● **DATASET RECORDS**:
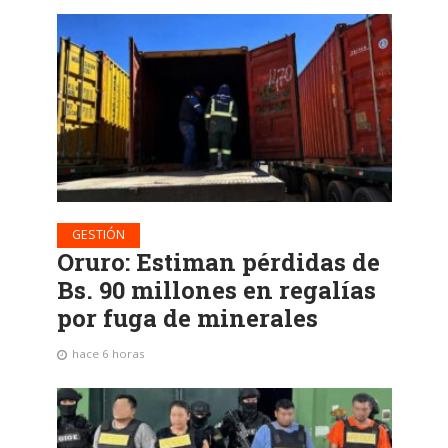
GESTIÓN
Oruro: Estiman pérdidas de
Bs. 90 millones en regalías
por fuga de minerales
hace 6 horas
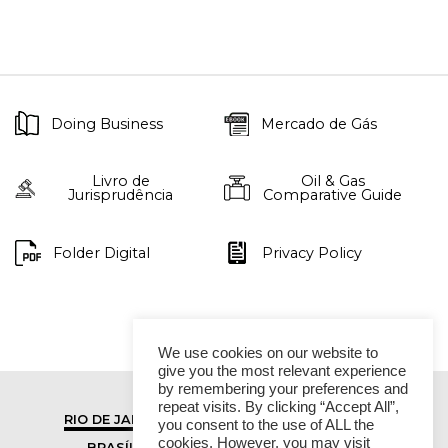
Doing Business
Mercado de Gás
Livro de
Oil & Gas
Jurisprudência
Comparative Guide
Folder Digital
Privacy Policy
We use cookies on our website to
give you the most relevant experience
by remembering your preferences and
repeat visits. By clicking “Accept All”,
RIO DE JANEIRO
SÃO PAULO
you consent to the use of ALL the
cookies. However, you may visit
BRASÍLIA
VITÓRIA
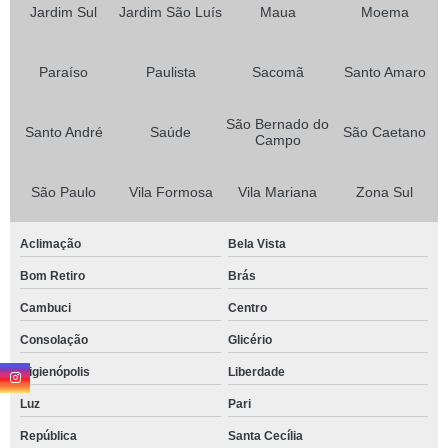
Jardim Sul
Jardim São Luís
Maua
Moema
Paraíso
Paulista
Sacomã
Santo Amaro
São Bernado do
Santo André
Saúde
São Caetano
Campo
São Paulo
Vila Formosa
Vila Mariana
Zona Sul
Aclimação
Bela Vista
Bom Retiro
Brás
Cambuci
Centro
Consolação
Glicério
Higienópolis
Liberdade
Luz
Pari
República
Santa Cecília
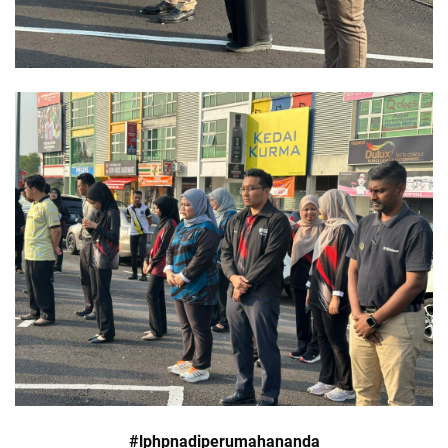
#lphpnadiperumahananda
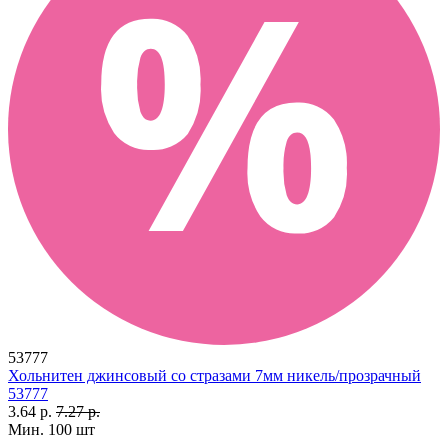
53777
Хольнитен джинсовый со стразами 7мм никель/прозрачный
53777
3.64 р.
7.27 р.
Мин. 100 шт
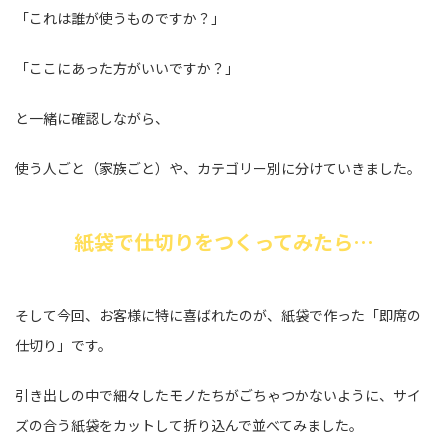
「これは誰が使うものですか？」
「ここにあった方がいいですか？」
と一緒に確認しながら、
使う人ごと（家族ごと）や、カテゴリー別に分けていきました。
紙袋で仕切りをつくってみたら…
そして今回、お客様に特に喜ばれたのが、紙袋で作った「即席の
仕切り」です。
引き出しの中で細々したモノたちがごちゃつかないように、サイ
ズの合う紙袋をカットして折り込んで並べてみました。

● **PROBLEM STATEMENT**: Count the lines in the preceding entries that contain the string "cookies", and state only the resulting number.

● **PROBLEM SOLUTION**: 2